- Directed by: Ben Lawrence
- Produced by: Gabriel Shipton
- Starring: Stella Assange, John Shipton
- Production company: Shipton House
- Release date: November 7, 2021 (Sydney Film Festival);
- Countries: Canada, United Kingdom
- Language: English

= Ithaka (film) =

Documentary film about Julian Assange's incarceration

Ithaka is a 2021 Australian documentary film, which depicts the incarceration of WikiLeaks founder Julian Assange through the experience of his wife Stella Assange and his father John Shipton. It was produced by his half-brother Gabriel Shipton. It premiered at the Sydney Film Festival on November 7, 2021.

==Production==
Ithaka was produced by Julian Assange's half-brother Gabriel Shipton. In summer 2022, Gabriel Shipton approached Australian director Ben Lawrence to make a film about John Shipton's efforts to help Assange. Lawrence said he hoped the film would encourage Assange supporters, and that"It really was a family film. And as much as that creates subjectivity, I think I really leant into that and the film was built from the premise of love – and the film shows that. The film is an attempt is to try and show someone through the people who love them, and the people trying to prosecute them."During filming, Lawrence and Shipton lived together in close quarters. Lawrence said he had to earn Stella Assange's trust and "had to be very gentle and very careful about what was said, how we said it, what we filmed," and that he always checking in with the Assange family for clearance. The production was partly funded by grants.

==Reception==
Two reviews from The Guardian gave it three stars and called it intriguing, and a third from Peter Bradshaw gave it four stars and said "this film is effectively an answer to Laura Poitras’ critical documentary Risk from 2016, which revealed Assange’s vanity and high-handedness." The Los Angeles Times wrote that Ithaka "isn’t as effective an advocacy doc as it could be, sometimes feeling trapped between wanting to intellectualize with onscreen text and contextualized history and looking for observational moments that crystallize the pain and concern for the Assange family." The Los Angeles Times compared Ithaka unfavorably to Risk's willingness to explore disillusionment with Assange, writing that Ithaka seemed "almost afraid to address controversies that could be argued aren’t as important as what a successful prosecution of Assange ominously portends for journalism."

The New York Times wrote that the film insisted Assange was the victim of a smear campaign, but "what exactly those smears are, the film declines to specify or debunk." The newspaper called it frustrating because "the film’s weak assertions hurt more than they help. Even those inclined to support Assange" would be annoyed by its flimsy reporting, "deception with evasions, half-truths and speculative accusations". According to Variety, the documentary "is less about the man than the cause" of defending journalism. Variety criticised the documentary's presentation, saying "the whole movie is a kind of family affair... I’m sorry, but family affairs don’t tend to make for good documentaries." Variety wrote that Ithaka "takes a narrow view of Assange’s troubles, one that ultimately merges with a black-and-white view of his politics: He’s right, the American government is wrong" and compared it unfavorably to We Steal Secrets: The Story of WikiLeaks.

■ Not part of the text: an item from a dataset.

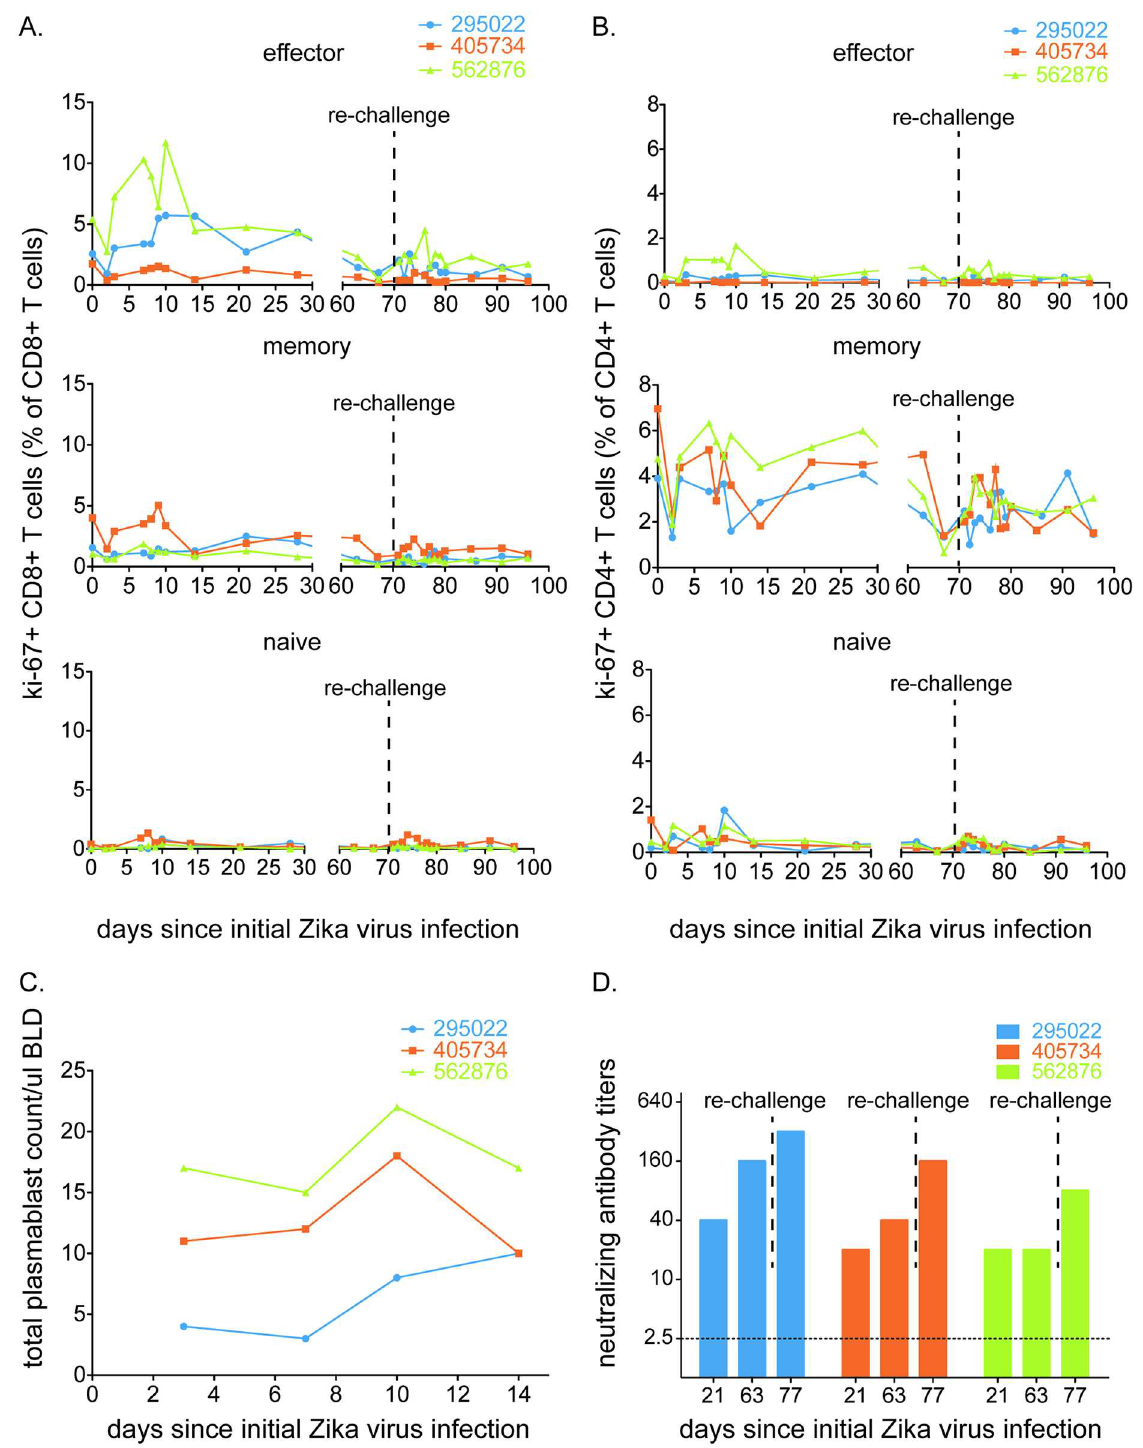
Fig 4. East African ZIKV MR766 infection elicits a robust, multifaceted immune response. Expansion of Ki-67+ (activated) A . CD8+ T cells (effector memory, central memory or naive) and B. CD4+ T cells (effector memory, central memory or naive) was measuredat days 0, 2, 3, and days 7 through 10, then on days 14, 21 and 28 post-infection. After a rest period, activated immune responses were measuredat days 63 and 67 post-infection. At 70 dpi, animalswere heterologously re-challenged with ZIKV-FP. Expansion of activated cells was measureddaily through 80 dpi, then at days 85 and 91 post-infection. Each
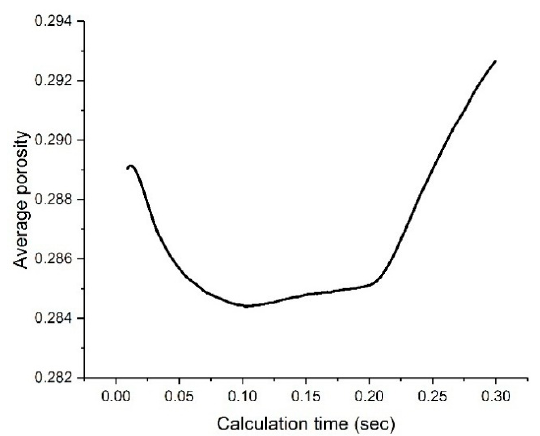
Figure 17. Evolution of mean porosity based on measurement region.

The Times gave it three stars and called it fascinating but said it was undone by "John Shipton, through whose eyes the film effectively unfolds." According to The Times, Shipton talked freely "about the geopolitical implications of WikiLeaks and his son’s journalistic idealism" but was "fractious, refuses to answer personal questions and consistently slides into grand, self-regarding, allusion-filled prolixity." The Financial Times gave it three stars but called it "partisan" and "agitprop", saying "the makers’ partiality shows." They described it as "Julian Assange’s story told through the eyes of his family," and that "it is most worthwhile when director Ben Lawrence admits that." The Green Left praised the documentary but noted that "Shipton and Moris are the ones who provide the balancing acts" in the narrative.

=== Awards ===
The film won Best Documentary and Best Direction at the Capricorn Film Festival.